— И как же я мог забыть все это… как же я мог забыть?..
— Да, вот она, эта точка… во мне… и это чувство жизни… вот сейчас, вот сейчас.
Он находил ее всю ночь, среди ночи, всякий раз вдруг, эту точку; и посреди всех смятений, сплетений такая ясность бывала вдруг в нем, какой, казалось ему, он вообще никогда не испытывал; и как будто поднимаясь над самим же собою, видел он, ее и себя, откуда-то со стороны, откуда-то — сверху; он понял вдруг, что и она себя — видит, посреди всех сплетений; он сказал ей об этом; она опять, целуя его, улыбнулась.
— И я всегда хотел этого, с того дня, когда впервые увидел ее… в конце той осени… в начале зимы. А ведь это тоже выпадает из жизни… конечно. Но это и есть жизнь… и есть жизнь. Как странно. И вот уже светает там, за окном… уже утро. И я мог бы все понять сейчас… вот сейчас. Но я ни о чем не хочу думать… ни о чем, ни о чем.
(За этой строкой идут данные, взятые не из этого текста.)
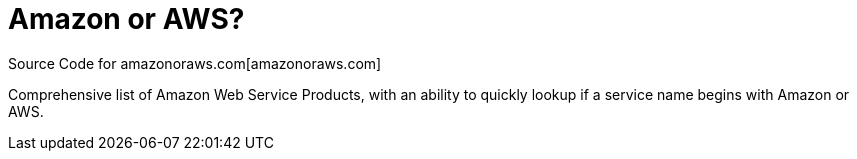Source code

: = Amazon or AWS?

Source Code for amazonoraws.com[amazonoraws.com]

Comprehensive list of Amazon Web Service Products, with an ability to quickly lookup if a service name begins with Amazon or AWS.

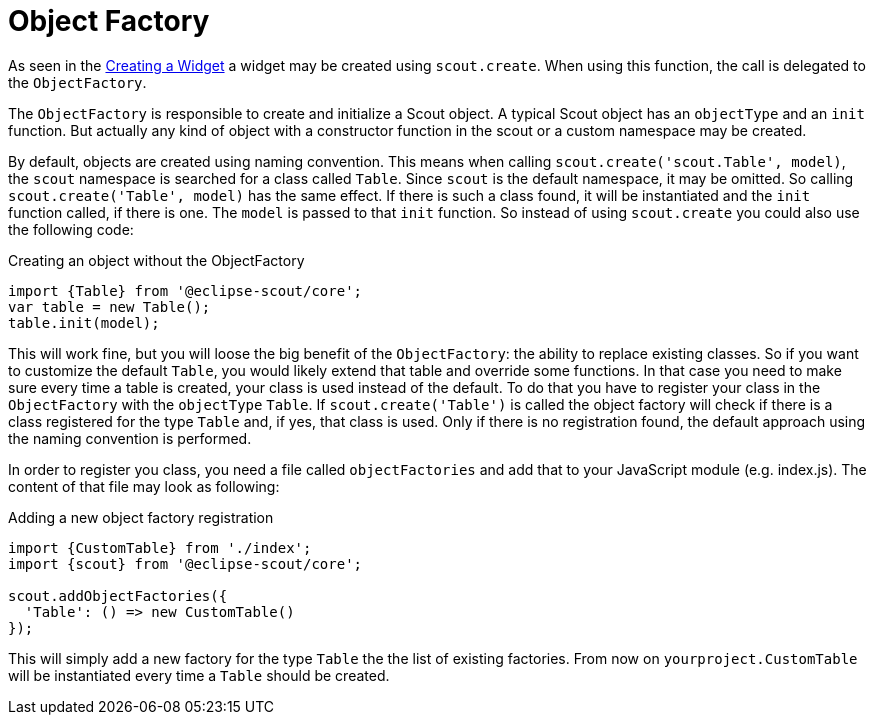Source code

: = Object Factory

As seen in the xref:technical-guide:scout-js/widget.adoc#creating-a-widget[Creating a Widget] a widget may be created using `scout.create`. When using this function, the call is delegated to the `ObjectFactory`.

The `ObjectFactory` is responsible to create and initialize a Scout object. A typical Scout object has an `objectType` and an `init` function. But actually any kind of object with a constructor function in the scout or a custom namespace may be created.

By default, objects are created using naming convention. This means when calling `scout.create('scout.Table', model)`, the `scout` namespace is searched for a class called `Table`. Since `scout` is the default namespace, it may be omitted. So calling `scout.create('Table', model)` has the same effect. If there is such a class found, it will be instantiated and the `init` function called, if there is one. The `model` is passed to that `init` function. So instead of using `scout.create` you could also use the following code:

[source,javascript]
.Creating an object without the ObjectFactory
----
import {Table} from '@eclipse-scout/core';
var table = new Table();
table.init(model);
----

This will work fine, but you will loose the big benefit of the `ObjectFactory`: the ability to replace existing classes. So if you want to customize the default `Table`, you would likely extend that table and override some functions. In that case you need to make sure every time a table is created, your class is used instead of the default. To do that you have to register your class in the `ObjectFactory` with the `objectType` `Table`. If `scout.create('Table')` is called the object factory will check if there is a class registered for the type `Table` and, if yes, that class is used. Only if there is no registration found, the default approach using the naming convention is performed.

In order to register you class, you need a file called `objectFactories` and add that to your JavaScript module (e.g. index.js). The content of that file may look as following:

[source,javascript]
.Adding a new object factory registration
----
import {CustomTable} from './index';
import {scout} from '@eclipse-scout/core';

scout.addObjectFactories({
  'Table': () => new CustomTable()
});
----

This will simply add a new factory for the type `Table` the the list of existing factories. From now on `yourproject.CustomTable` will be instantiated every time a `Table` should be created.
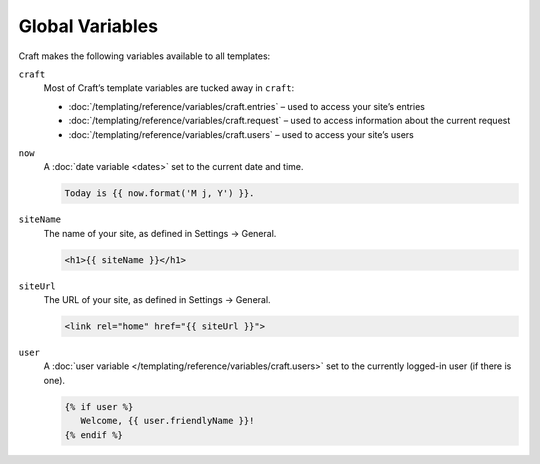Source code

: Global Variables
================

Craft makes the following variables available to all templates:

``craft``
   Most of Craft’s template variables are tucked away in ``craft``:


   * :doc:`/templating/reference/variables/craft.entries` – used to access your site’s entries
   * :doc:`/templating/reference/variables/craft.request` – used to access information about the current request
   * :doc:`/templating/reference/variables/craft.users` – used to access your site’s users

``now``
   A :doc:`date variable <dates>` set to the current date and time.

   .. code-block:: html

      Today is {{ now.format('M j, Y') }}.

``siteName``
   The name of your site, as defined in Settings → General.

   .. code-block:: html

      <h1>{{ siteName }}</h1>

``siteUrl``
   The URL of your site, as defined in Settings → General.

   .. code-block:: html

      <link rel="home" href="{{ siteUrl }}">

``user``
   A :doc:`user variable </templating/reference/variables/craft.users>` set to the currently logged-in user (if there is one).

   .. code-block:: html

      {% if user %}
         Welcome, {{ user.friendlyName }}!
      {% endif %}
— Все вздор, правда? Ничего больше нет.
— Ничего больше нет.
— Поцелуй меня… нет, вот здесь… да, вот здесь… и вот здесь… и я тоже хотела этого… с первого дня… да, конечно. А скажи мне.
— Что?
— Нет.
— Что, скажи?
— А скажи мне, что твои… другие девушки?..
— Ничего… вздор… нет уже никаких.
— Мы не сможем часто встречаться.
— Все равно, все равно. Есть только то, что есть… вот сейчас.
Он не мог встречаться с ней — у нее; обстоятельства ее жизни были ему известны. Потому встречались они у Фридриха, с очевидным удовольствием наблюдавшего за их отношениями, у каких-то ее, Лизиных — Макс не знал их раньше — подруг, не очень часто, но — или так казалось ему, т. е. Максу — с каждой встречей все ближе и ближе подходя к чему-то… искомому, узнавая друг друга.
Он не думал о будущем; ему было… все равно, в самом деле.
Тогда же, весною, состоялся у него следующий разговор с Сергеем Сергеевичем, режиссером и устроителем — в его, Сергея Сергеевича, пятиугольной, как уже много раз было сказано, комнате: где, однажды, после спектакля, собрались — почти все: по случаю (как выразился Сергей Сергеевич; нарушим запрет…) дня рождения Марии Львовны: Марии Львовны, которая, встретив Макса возле Фридриховой гримерной, не спросила — сказала ему (к немалой его, разумеется, радости…): вы тоже, конечно, останетесь. Он, конечно, остался; он был, как выяснилось и как сказал Фридрих, смеясь над словами, единственным из присутствующих, еще не видевшим — нашего с просто Перовым (сказал Фридрих…) коронного номера: повествовавшего, в лицах, о том, как на гастролях, в каком-то очень и очень далеком городе, Мария Львовна, по наущению Фридриха, пыталась заказать в ресторане — вполне немыслимое, вообще в природе не существующее и невозможное блюдо, якобы там подававшееся. Перов изображал Марию Львовну, Фридрих официанта. Все это уже видели; все снова смеялись; Мария Львовна, разумеется, тоже; затем, когда общий разговор, как обычно бывает, разбился на отдельные, пересекавшиеся друг с другом и друг друга прерывавшие разговоры, Макс, с рюмкой в руке, подсел к Сергею Сергеевичу.